→ TO DO: Read through the entries below and copy each line where "depth" turns up.

→ DATASET ENTRIES:
=== Begin Enclosure ===

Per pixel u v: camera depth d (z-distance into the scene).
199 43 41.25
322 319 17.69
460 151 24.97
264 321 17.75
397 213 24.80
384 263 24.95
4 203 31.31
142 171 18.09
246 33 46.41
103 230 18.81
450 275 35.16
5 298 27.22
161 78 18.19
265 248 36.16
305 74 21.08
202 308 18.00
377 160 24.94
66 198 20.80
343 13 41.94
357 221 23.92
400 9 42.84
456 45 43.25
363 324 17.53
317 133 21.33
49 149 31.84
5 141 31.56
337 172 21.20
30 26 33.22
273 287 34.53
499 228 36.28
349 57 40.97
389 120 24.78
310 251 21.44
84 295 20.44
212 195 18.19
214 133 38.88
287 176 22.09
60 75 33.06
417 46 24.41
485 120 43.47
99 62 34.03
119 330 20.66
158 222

=== End Enclosure ===
=== Begin Enclosure ===

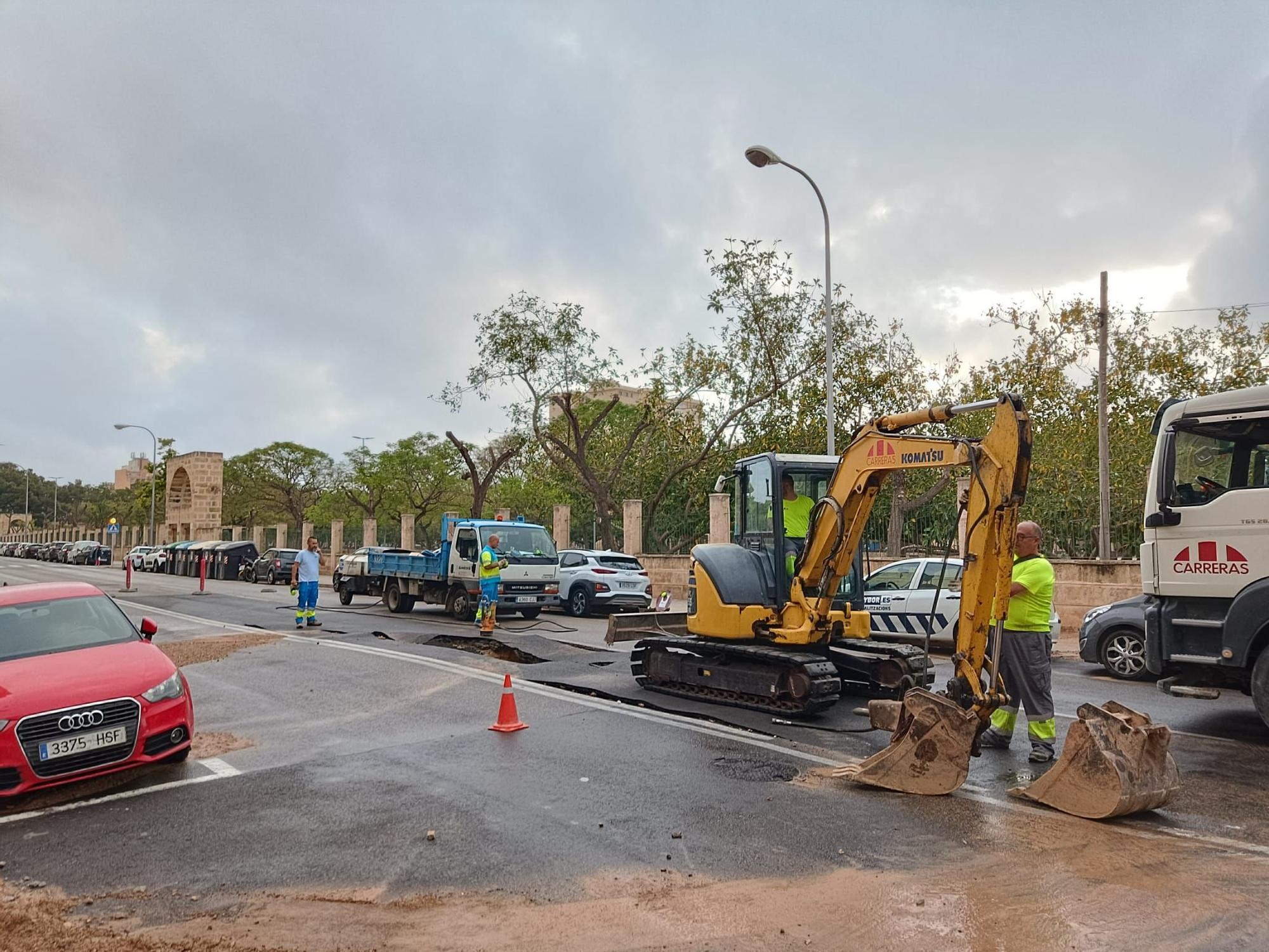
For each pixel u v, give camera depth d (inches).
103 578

=== End Enclosure ===

→ YOUR RESPONSE:
Per pixel u v: camera depth d (z-distance into the scene).
For each pixel u v, give camera depth d (inches).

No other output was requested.